"""

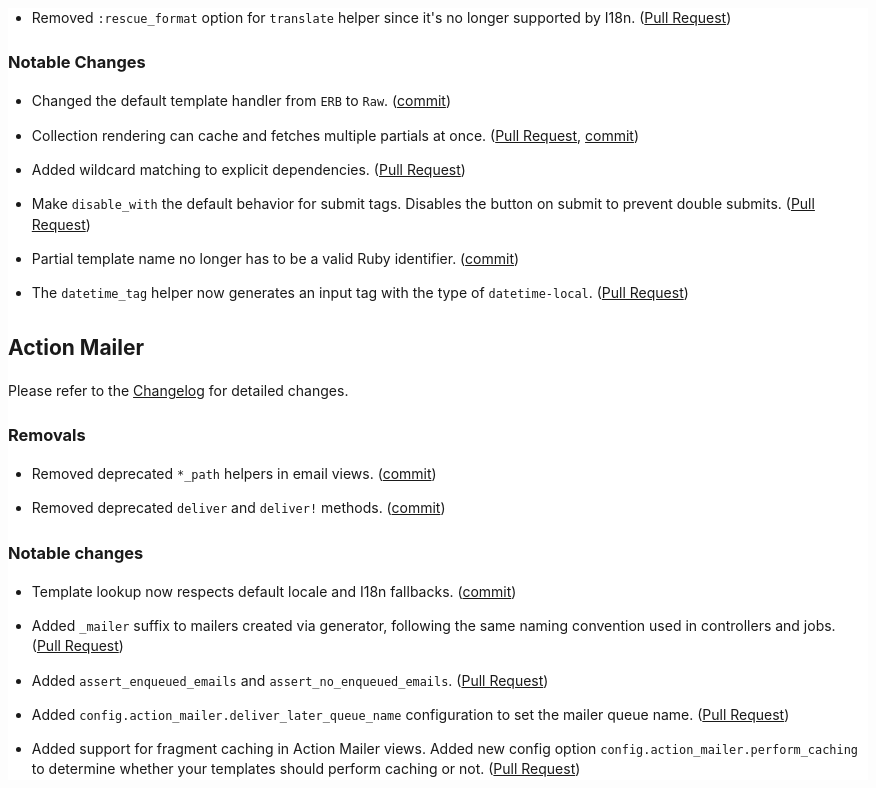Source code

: *   Removed `:rescue_format` option for `translate` helper since it's no longer
    supported by I18n.
    ([Pull Request](https://github.com/rails/rails/pull/20019))

### Notable Changes

*   Changed the default template handler from `ERB` to `Raw`.
    ([commit](https://github.com/rails/rails/commit/4be859f0fdf7b3059a28d03c279f03f5938efc80))

*   Collection rendering can cache and fetches multiple partials at once.
    ([Pull Request](https://github.com/rails/rails/pull/18948),
    [commit](https://github.com/rails/rails/commit/e93f0f0f133717f9b06b1eaefd3442bd0ff43985))

*   Added wildcard matching to explicit dependencies.
    ([Pull Request](https://github.com/rails/rails/pull/20904))

*   Make `disable_with` the default behavior for submit tags. Disables the
    button on submit to prevent double submits.
    ([Pull Request](https://github.com/rails/rails/pull/21135))

*   Partial template name no longer has to be a valid Ruby identifier.
    ([commit](https://github.com/rails/rails/commit/da9038e))

*   The `datetime_tag` helper now generates an input tag with the type of
    `datetime-local`.
    ([Pull Request](https://github.com/rails/rails/pull/25469))

Action Mailer
-------------

Please refer to the [Changelog][action-mailer] for detailed changes.

### Removals

*   Removed deprecated `*_path` helpers in email views.
    ([commit](https://github.com/rails/rails/commit/d282125a18c1697a9b5bb775628a2db239142ac7))

*   Removed deprecated `deliver` and `deliver!` methods.
    ([commit](https://github.com/rails/rails/commit/755dcd0691f74079c24196135f89b917062b0715))

### Notable changes

*   Template lookup now respects default locale and I18n fallbacks.
    ([commit](https://github.com/rails/rails/commit/ecb1981b))

*   Added `_mailer` suffix to mailers created via generator, following the same
    naming convention used in controllers and jobs.
    ([Pull Request](https://github.com/rails/rails/pull/18074))

*   Added `assert_enqueued_emails` and `assert_no_enqueued_emails`.
    ([Pull Request](https://github.com/rails/rails/pull/18403))

*   Added `config.action_mailer.deliver_later_queue_name` configuration to set
    the mailer queue name.
    ([Pull Request](https://github.com/rails/rails/pull/18587))

*   Added support for fragment caching in Action Mailer views.
    Added new config option `config.action_mailer.perform_caching` to determine
    whether your templates should perform caching or not.
    ([Pull Request](https://github.com/rails/rails/pull/22825))


[railties]:       https://github.com/rails/rails/blob/5-0-stable/railties/CHANGELOG.md
[action-pack]:    https://github.com/rails/rails/blob/5-0-stable/actionpack/CHANGELOG.md
[action-view]:    https://github.com/rails/rails/blob/5-0-stable/actionview/CHANGELOG.md
[action-mailer]:  https://github.com/rails/rails/blob/5-0-stable/actionmailer/CHANGELOG.md
[action-cable]:   https://github.com/rails/rails/blob/5-0-stable/actioncable/CHANGELOG.md
[active-record]:  https://github.com/rails/rails/blob/5-0-stable/activerecord/CHANGELOG.md
[active-model]:   https://github.com/rails/rails/blob/5-0-stable/activemodel/CHANGELOG.md
[active-support]: https://github.com/rails/rails/blob/5-0-stable/activesupport/CHANGELOG.md
[active-job]:     https://github.com/rails/rails/blob/5-0-stable/activejob/CHANGELOG.md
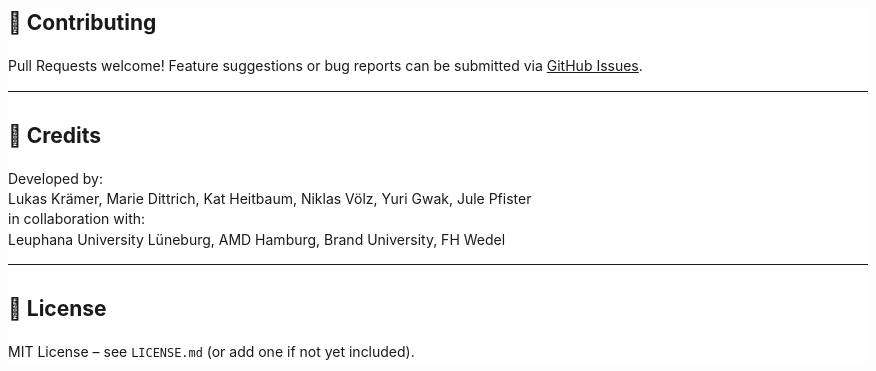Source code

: 
## 🤝 Contributing

Pull Requests welcome! Feature suggestions or bug reports can be submitted via [GitHub Issues](https://github.com/kraemerlukas314/Cross-Innovation-Class-2025/issues).

---

## 🧠 Credits

Developed by:  
Lukas Krämer, Marie Dittrich, Kat Heitbaum, Niklas Völz, Yuri Gwak, Jule Pfister  
in collaboration with:  
Leuphana University Lüneburg, AMD Hamburg, Brand University, FH Wedel

---

## 📸 License

MIT License – see `LICENSE.md` (or add one if not yet included).

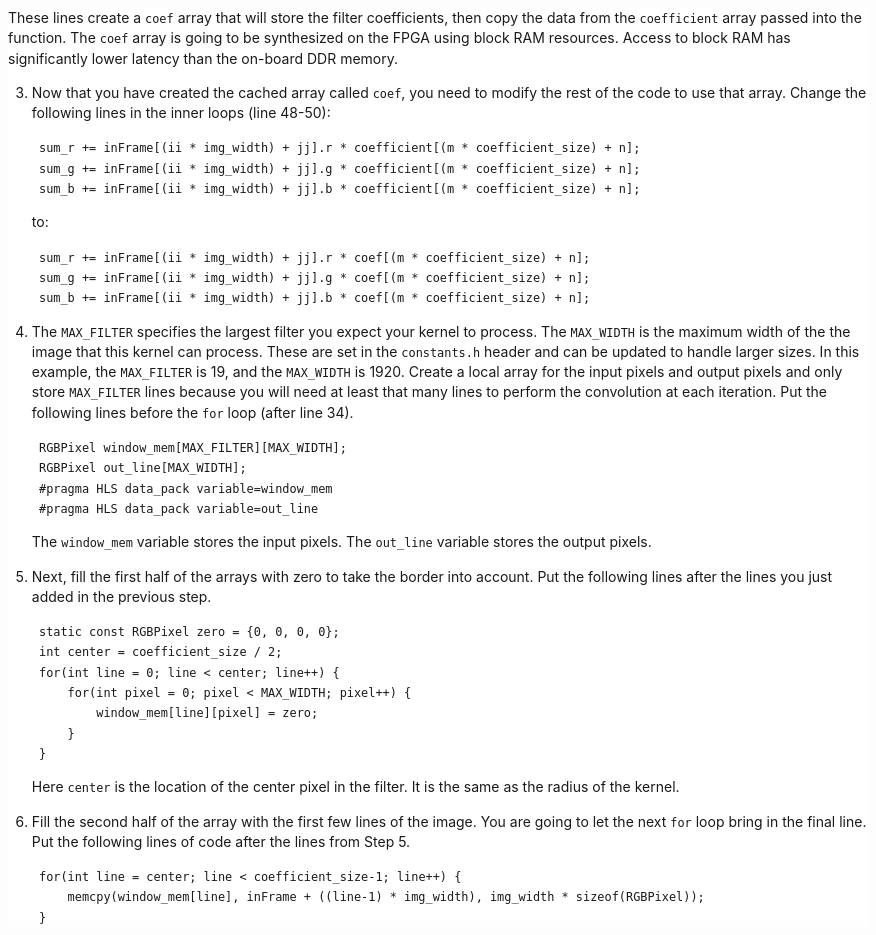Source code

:    These lines create a `coef` array that will store the filter coefficients, then copy the data from the `coefficient` array passed into the function. The `coef` array is going to be synthesized on the FPGA using block RAM resources. Access to block RAM has significantly lower latency than the on-board DDR memory.

3. Now that you have created the cached array called `coef`, you need to modify the rest of the code to use that array.
   Change the following lines in the inner loops (line 48-50):

        sum_r += inFrame[(ii * img_width) + jj].r * coefficient[(m * coefficient_size) + n];
        sum_g += inFrame[(ii * img_width) + jj].g * coefficient[(m * coefficient_size) + n];
        sum_b += inFrame[(ii * img_width) + jj].b * coefficient[(m * coefficient_size) + n];

    to:

        sum_r += inFrame[(ii * img_width) + jj].r * coef[(m * coefficient_size) + n];
        sum_g += inFrame[(ii * img_width) + jj].g * coef[(m * coefficient_size) + n];
        sum_b += inFrame[(ii * img_width) + jj].b * coef[(m * coefficient_size) + n];

4. The `MAX_FILTER` specifies the largest filter you expect your kernel to process. The `MAX_WIDTH` is the maximum width of the the image that this kernel can process. These are set in the `constants.h` header and can be updated to handle larger sizes. In this example, the `MAX_FILTER` is 19, and the `MAX_WIDTH` is 1920. Create a local array for the input pixels and output pixels and only store `MAX_FILTER` lines because you will need at least that many lines to perform the convolution at each iteration.
Put the following lines before the `for` loop (after line 34).

        RGBPixel window_mem[MAX_FILTER][MAX_WIDTH];
        RGBPixel out_line[MAX_WIDTH];
        #pragma HLS data_pack variable=window_mem
        #pragma HLS data_pack variable=out_line

   The `window_mem` variable stores the input pixels. The `out_line` variable stores the output pixels.

5. Next, fill the first half of the arrays with zero to take the border into account. Put the following lines after the lines you just added in the previous step.

        static const RGBPixel zero = {0, 0, 0, 0};
        int center = coefficient_size / 2;
        for(int line = 0; line < center; line++) {
            for(int pixel = 0; pixel < MAX_WIDTH; pixel++) {
                window_mem[line][pixel] = zero;
            }
        }

   Here `center` is the location of the center pixel in the filter. It is the same as the radius of the kernel.

6. Fill the second half of the array with the first few lines of the image. You are going to let the next `for` loop bring in the final line.
Put the following lines of code after the lines from Step 5.

        for(int line = center; line < coefficient_size-1; line++) {
            memcpy(window_mem[line], inFrame + ((line-1) * img_width), img_width * sizeof(RGBPixel));
        }


[convolve_fpga_local]: ./images/convolve_fpga_local.png "FPGA kernel using local memory"
[convolve_variables]: ./images/convolve_variables.png "Variables used in the inner loop"
[localbuf_hwemu_profilesummary]: ./images/localbuf_hwemu_pfsummary_aws.JPG "Local buffer version hardware emulation profile summary"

"""

◆ **Assigned task**: The lines above starting at the one that contains "Changed the default" and ending at the one that contains "([Pull Request](https://github.com/rails/rails/pull/20904))" must be transcribed exactly, and no other lines may appear.

◆ **Reply**:
*   Changed the default template handler from `ERB` to `Raw`.
    ([commit](https://github.com/rails/rails/commit/4be859f0fdf7b3059a28d03c279f03f5938efc80))

*   Collection rendering can cache and fetches multiple partials at once.
    ([Pull Request](https://github.com/rails/rails/pull/18948),
    [commit](https://github.com/rails/rails/commit/e93f0f0f133717f9b06b1eaefd3442bd0ff43985))

*   Added wildcard matching to explicit dependencies.
    ([Pull Request](https://github.com/rails/rails/pull/20904))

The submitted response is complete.